Als ich zum Gerichtsgebäude kam, konnte ich kaum glauben, was für eine Masse von Menschen da auf Einlass zu Mohamed Wa Baile’s Verfahren wartete. Einer der ersten behandelten Fälle von «Racial Profiling», bei dem ein schwarzer Mann den Mut hat, für seine Rechte einzustehen und sich nicht als Bürger zweiter Klasse behandeln zu lassen. Im Gerichtssaal forderte der Richter die Anwesenden auf, sich in einer geordneten Art und Weise zu verhalten, welch Ironie...

Wir sehen Mohamed Wa Baile, wie viele der anderen Anwesenden von dunkler Hautfarbe, als Repräsentant für all die Migranten, die sich täglich um Integration in die Schweizer Gesellschaft bemühen. Abgesehen von der offensichtlichen äusseren Erscheinung waren die einzigen Hinweise auf den Migrationshintergrund der Anwesenden vereinzelte bunte Schmuckstücke oder eine Handtasche mit Tiermuster. Etwas was jeder «echte Schweizer» ebenfalls tragen würde.

Ich sass da mit klopfendem Herzen. Die Tatsache, dass ich Mohamed persönlich kenne und er aus dem gleichen Land stammt wie ich, also mein Bruder hätte sein können, gab mir das Gefühl, selber vor Gericht zu stehen.

Obwohl ich schon wusste, was das Urteil sein wird (mein Vertrauen habe ich schon lange wegen unzähliger undokumentierter Fälle verloren), betete ich insgeheim, irgendwie falsch zu liegen. Der Fall Mohammed Wa Baile repräsentiert einen Meilenstein für die Gemeinschaft der Einwanderer. Es war das erste Mal, dass jemand es gewagt hat, gegen «Racial Profiling» Berufung einzulegen. Ein offizieller Hilferuf gegen «Racial Profiling» und institutionellen Rassismus, mit dem wir Migranten und Migrantinnen konfrontiert sind, gegen den wir uns aber oft aus Angst nicht wehren. Nachdem ich das Thema für meine Diplomarbeit erforscht hatte, wusste ich, wie schwierig es für Betroffene ist, hervorzutreten.
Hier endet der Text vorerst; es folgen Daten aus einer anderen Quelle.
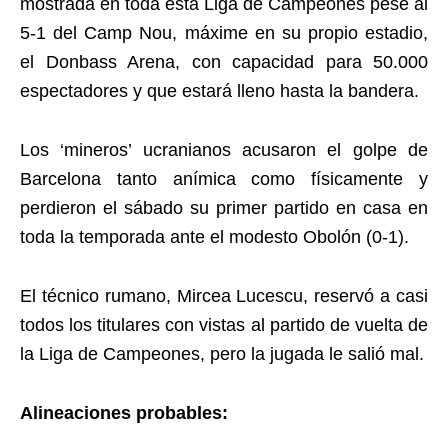
mostrada en toda esta Liga de Campeones pese al
5-1 del Camp Nou, máxime en su propio estadio,
el Donbass Arena, con capacidad para 50.000
espectadores y que estará lleno hasta la bandera.
Los ‘mineros’ ucranianos acusaron el golpe de
Barcelona tanto anímica como físicamente y
perdieron el sábado su primer partido en casa en
toda la temporada ante el modesto Obolón (0-1).
El técnico rumano, Mircea Lucescu, reservó a casi
todos los titulares con vistas al partido de vuelta de
la Liga de Campeones, pero la jugada le salió mal.
Alineaciones probables:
«Ich habe einen Traum», ich musste tief durchatmen, als der Richter die gleichen Worte wie Mohamed Wa Baile benutze, um seine Gründe für die Ablehnung der Polizeikontrolle zu erklären, «dass auch meine Kinder in einer Welt aufwachsen, wo jede Rasse gleich ist. Aber als Angestellter des Staates bin ich den Gesetzen des Landes verpflichtet und kann eine politische Beeinflussung meiner Entscheidungen nicht zulassen.»

Während ich meine Emotionen und Tränen der Frustration über den Zuckerüberzug des Verdikts zu unterdrücken versuchte, sah ich Mohamed den Kopf schütteln, ebenfalls seine Reaktion kontrollierend. Ich erinnere mich, den Richter sagen zu hören, Mohamed solle seinen Kampf nicht aufgeben.

Als wir uns alle draussen auf der Pressekonferenz versammelten, war ich zu verstört, um das Urteil zu tweeten. Zwischen all den Leuten schaffte ich es, Mohamed, eine Umarmung zu geben und ihm für seinen Mut zu danken. Ich habe das Gefühl, das war nur der Anfang.